____ Vorliegender Textauszug

Änne Seidel: Jedes neue Buch ist wie eine neue Welt – das sagt die Übersetzerin Olga Radetzkaja. Und sie muss es wissen, denn sie ist in ihrem Leben schon in so einige Welten eingetaucht. In die Welten von Schriftstellern wie Lew Tolstoi, Vladimir Sorokin oder Maria Stepanova, deren Werke sie aus dem Russischen ins Deutsche übertragen hat. Morgen wird Olga Radetzkaja mit dem Straelener Übersetzerpreis ausgezeichnet. Ein Ritterschlag, könnte man sagen, denn der Preis ist eine der wichtigsten Auszeichnungen für Übersetzer im deutschsprachigen Raum.

________
____ Bereitgestellte Daten

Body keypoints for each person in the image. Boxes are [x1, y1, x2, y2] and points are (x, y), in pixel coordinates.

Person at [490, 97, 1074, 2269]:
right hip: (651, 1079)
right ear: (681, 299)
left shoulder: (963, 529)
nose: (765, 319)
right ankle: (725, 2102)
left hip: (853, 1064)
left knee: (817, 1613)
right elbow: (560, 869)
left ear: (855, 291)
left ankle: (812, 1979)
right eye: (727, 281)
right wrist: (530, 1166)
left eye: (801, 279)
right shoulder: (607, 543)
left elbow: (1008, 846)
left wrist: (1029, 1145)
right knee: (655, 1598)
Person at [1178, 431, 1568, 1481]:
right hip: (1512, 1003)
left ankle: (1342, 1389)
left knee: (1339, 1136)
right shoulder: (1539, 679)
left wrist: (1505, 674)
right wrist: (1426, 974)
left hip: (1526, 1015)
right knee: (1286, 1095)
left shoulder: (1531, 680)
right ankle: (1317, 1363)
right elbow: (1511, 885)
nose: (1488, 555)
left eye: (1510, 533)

________
____ Bereitgestellte Daten

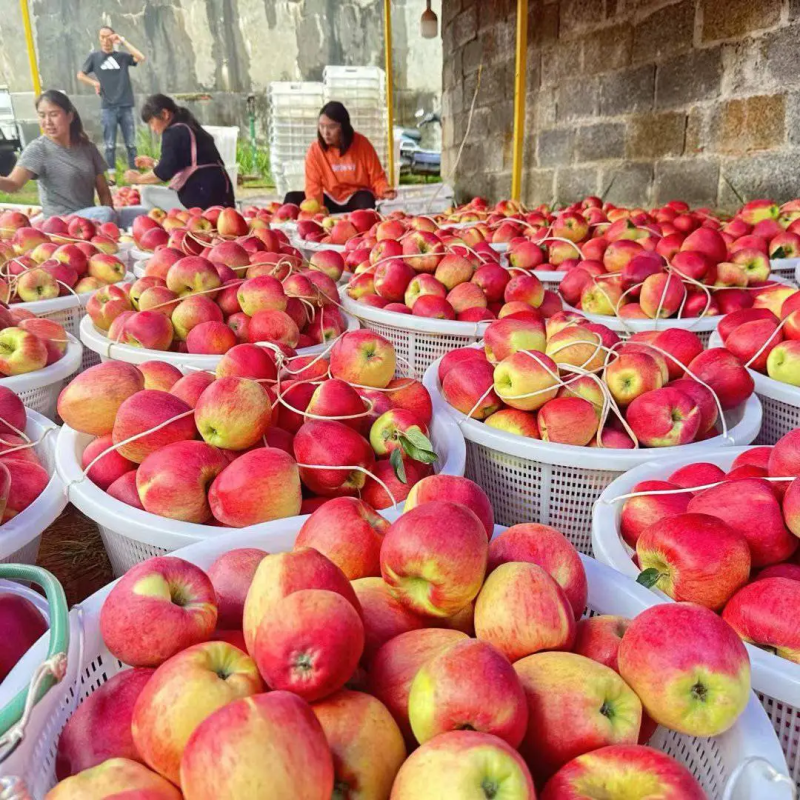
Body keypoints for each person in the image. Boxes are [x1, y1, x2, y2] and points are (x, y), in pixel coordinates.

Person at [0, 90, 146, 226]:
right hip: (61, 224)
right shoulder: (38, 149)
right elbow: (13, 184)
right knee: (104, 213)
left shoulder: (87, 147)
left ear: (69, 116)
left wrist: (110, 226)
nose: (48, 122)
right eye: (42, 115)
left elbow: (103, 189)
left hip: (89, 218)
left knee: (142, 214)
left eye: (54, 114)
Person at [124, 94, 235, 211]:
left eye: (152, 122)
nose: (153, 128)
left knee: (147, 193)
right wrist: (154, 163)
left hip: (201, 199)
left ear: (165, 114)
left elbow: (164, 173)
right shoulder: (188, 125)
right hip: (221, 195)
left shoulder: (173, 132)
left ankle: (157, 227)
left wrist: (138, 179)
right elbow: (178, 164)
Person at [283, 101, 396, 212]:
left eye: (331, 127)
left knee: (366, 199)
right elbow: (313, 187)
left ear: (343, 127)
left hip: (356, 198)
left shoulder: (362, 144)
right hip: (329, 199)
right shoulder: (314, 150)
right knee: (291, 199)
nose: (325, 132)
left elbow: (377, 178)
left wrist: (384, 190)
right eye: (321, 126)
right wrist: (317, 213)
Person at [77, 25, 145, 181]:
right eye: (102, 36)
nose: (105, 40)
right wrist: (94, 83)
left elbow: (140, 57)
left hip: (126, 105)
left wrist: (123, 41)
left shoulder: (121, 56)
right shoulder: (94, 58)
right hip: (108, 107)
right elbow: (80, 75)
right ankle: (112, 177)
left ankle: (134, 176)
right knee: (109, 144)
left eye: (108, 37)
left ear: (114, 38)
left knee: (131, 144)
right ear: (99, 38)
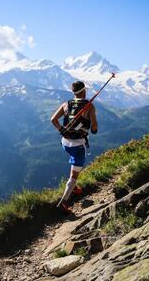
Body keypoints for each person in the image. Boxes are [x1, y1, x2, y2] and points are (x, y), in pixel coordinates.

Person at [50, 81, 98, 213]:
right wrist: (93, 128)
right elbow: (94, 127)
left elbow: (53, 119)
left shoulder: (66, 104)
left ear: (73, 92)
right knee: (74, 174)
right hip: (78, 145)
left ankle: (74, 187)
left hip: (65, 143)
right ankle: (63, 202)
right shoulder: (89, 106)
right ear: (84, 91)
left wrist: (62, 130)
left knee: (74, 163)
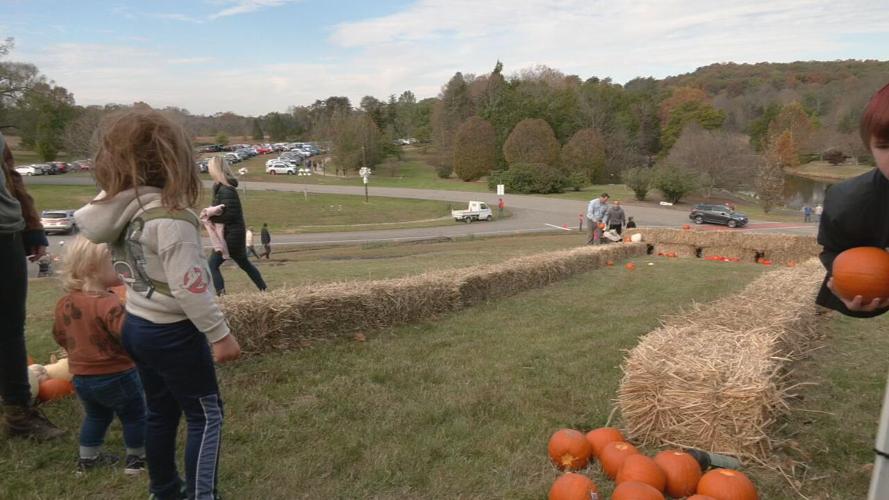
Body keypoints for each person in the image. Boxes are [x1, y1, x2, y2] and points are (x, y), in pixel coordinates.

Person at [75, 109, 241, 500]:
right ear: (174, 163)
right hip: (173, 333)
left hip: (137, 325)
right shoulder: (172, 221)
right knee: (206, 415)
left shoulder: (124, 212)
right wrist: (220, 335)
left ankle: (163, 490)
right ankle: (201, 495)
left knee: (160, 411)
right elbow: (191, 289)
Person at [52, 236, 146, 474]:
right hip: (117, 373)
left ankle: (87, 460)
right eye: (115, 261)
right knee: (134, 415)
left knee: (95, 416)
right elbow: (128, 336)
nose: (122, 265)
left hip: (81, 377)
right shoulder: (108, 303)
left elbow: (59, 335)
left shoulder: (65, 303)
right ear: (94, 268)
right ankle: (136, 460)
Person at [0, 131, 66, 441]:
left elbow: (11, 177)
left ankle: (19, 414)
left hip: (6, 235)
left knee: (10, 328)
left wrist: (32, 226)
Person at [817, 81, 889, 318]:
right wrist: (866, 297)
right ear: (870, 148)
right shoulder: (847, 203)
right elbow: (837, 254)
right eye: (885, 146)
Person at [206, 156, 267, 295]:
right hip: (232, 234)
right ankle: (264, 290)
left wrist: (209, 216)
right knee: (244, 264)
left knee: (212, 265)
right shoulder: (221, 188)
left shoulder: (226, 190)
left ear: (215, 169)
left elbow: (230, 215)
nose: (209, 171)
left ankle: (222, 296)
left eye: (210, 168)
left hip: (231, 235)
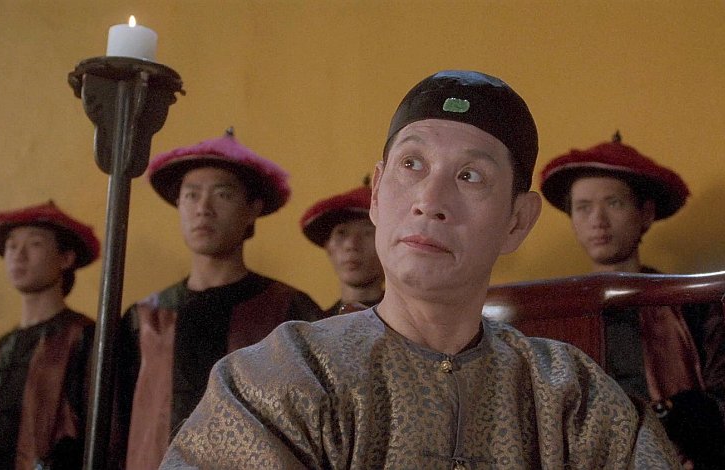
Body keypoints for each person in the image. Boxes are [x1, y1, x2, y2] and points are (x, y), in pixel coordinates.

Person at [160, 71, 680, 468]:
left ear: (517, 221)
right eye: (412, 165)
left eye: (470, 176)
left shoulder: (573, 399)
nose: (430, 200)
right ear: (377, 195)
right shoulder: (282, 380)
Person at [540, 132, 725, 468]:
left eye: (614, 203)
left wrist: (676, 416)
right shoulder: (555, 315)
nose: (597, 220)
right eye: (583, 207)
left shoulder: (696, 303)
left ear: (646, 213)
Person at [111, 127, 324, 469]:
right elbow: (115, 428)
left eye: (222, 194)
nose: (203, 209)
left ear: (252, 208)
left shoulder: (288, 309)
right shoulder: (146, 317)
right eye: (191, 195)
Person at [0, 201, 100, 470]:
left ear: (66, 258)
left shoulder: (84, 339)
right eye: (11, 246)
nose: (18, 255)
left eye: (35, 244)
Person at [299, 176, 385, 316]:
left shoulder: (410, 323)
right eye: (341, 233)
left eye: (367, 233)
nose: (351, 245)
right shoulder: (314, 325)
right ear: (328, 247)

________

Aufgaben ▸
A – Nenne alle Schriftsteller, deren Werke Olga Radetzkaja laut dem Textauszug aus dem Russischen ins Deutsche übertragen hat.
B – Übernimm aus dem Textauszug wortgetreu den Abschnitt von „Änne Seidel: Jedes“ bis einschließlich „im deutschsprachigen Raum.“.
Die Datensätze spielen hierfür keine Rolle.

Gegebene Antworten ▸
A – Lew Tolstoi, Vladimir Sorokin, Maria Stepanova

B –
Änne Seidel: Jedes neue Buch ist wie eine neue Welt – das sagt die Übersetzerin Olga Radetzkaja. Und sie muss es wissen, denn sie ist in ihrem Leben schon in so einige Welten eingetaucht. In die Welten von Schriftstellern wie Lew Tolstoi, Vladimir Sorokin oder Maria Stepanova, deren Werke sie aus dem Russischen ins Deutsche übertragen hat. Morgen wird Olga Radetzkaja mit dem Straelener Übersetzerpreis ausgezeichnet. Ein Ritterschlag, könnte man sagen, denn der Preis ist eine der wichtigsten Auszeichnungen für Übersetzer im deutschsprachigen Raum.